Survey -- Move To Trash function in Python?

Steven D'Aprano steve+comp.lang.python at pearwood.info
Fri May 15 00:09:39 EDT 2015


On Fri, 15 May 2015 12:56 pm, Chris Angelico wrote:

> On Fri, May 15, 2015 at 12:49 PM, Ian Kelly <ian.g.kelly at gmail.com> wrote:
>> On May 14, 2015 7:55 PM, "Chris Angelico" <rosuav at gmail.com> wrote:
>>> (Though when
>>> it comes to the bikeshedding phase, I'm sure there'll be some who say
>>> "if it can't be trashed, just hard delete it", and others who say "if
>>> it can't be trashed, raise an exception". And neither is truly wrong.)
>>
>> The answer is "raise an exception". Moving to trash and deleting are
>> different operations, and one shouldn't be substituted for the other any
>> more than a failed attempt to create a hard link should create a soft
>> link instead.
>>
>> If the user wants, they can catch the exception and delete the file
>> instead. Recovering from an accidental deletion would be more difficult.
> 
> Yes, but sometimes it's at the file system's discretion - particularly
> when you're working with network mounts. The application may not even
> know that the file got hard deleted.

Citation needed.

"Move to trash" is a move operation, not an unlink. By definition, it is
reversible. Which platforms/file systems implements it as an unlink?
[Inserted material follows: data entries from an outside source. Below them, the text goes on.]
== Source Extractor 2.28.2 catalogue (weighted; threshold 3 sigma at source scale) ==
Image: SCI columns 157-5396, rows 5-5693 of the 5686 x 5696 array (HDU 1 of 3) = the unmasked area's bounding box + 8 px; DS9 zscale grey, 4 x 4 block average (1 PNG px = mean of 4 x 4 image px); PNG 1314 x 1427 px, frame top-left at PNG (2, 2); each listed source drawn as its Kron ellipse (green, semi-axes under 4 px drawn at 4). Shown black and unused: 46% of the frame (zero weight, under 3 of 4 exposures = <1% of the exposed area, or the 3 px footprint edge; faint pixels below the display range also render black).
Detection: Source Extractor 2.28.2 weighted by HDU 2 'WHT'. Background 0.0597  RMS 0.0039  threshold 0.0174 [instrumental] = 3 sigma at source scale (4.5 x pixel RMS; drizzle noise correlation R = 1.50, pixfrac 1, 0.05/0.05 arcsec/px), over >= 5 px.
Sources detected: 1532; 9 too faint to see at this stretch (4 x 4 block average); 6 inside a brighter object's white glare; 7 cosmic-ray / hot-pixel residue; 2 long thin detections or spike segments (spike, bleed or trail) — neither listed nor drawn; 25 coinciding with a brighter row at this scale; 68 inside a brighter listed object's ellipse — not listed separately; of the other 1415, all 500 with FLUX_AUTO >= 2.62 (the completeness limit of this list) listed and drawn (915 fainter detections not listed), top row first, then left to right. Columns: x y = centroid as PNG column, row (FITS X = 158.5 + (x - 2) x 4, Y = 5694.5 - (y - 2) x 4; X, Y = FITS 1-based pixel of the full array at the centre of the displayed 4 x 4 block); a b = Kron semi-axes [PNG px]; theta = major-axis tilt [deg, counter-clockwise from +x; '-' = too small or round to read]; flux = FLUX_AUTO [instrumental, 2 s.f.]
(I think the answer is, "broken ones".)

I've never heard of any file system implement a move to trash operation as a
primitive, it's always implemented at the application layer (desktop
management being an application for these purposes). As far as the file
system is concerned, it is just a file rename, or very occasionally if the
implementation is lousy, a copy followed by delete.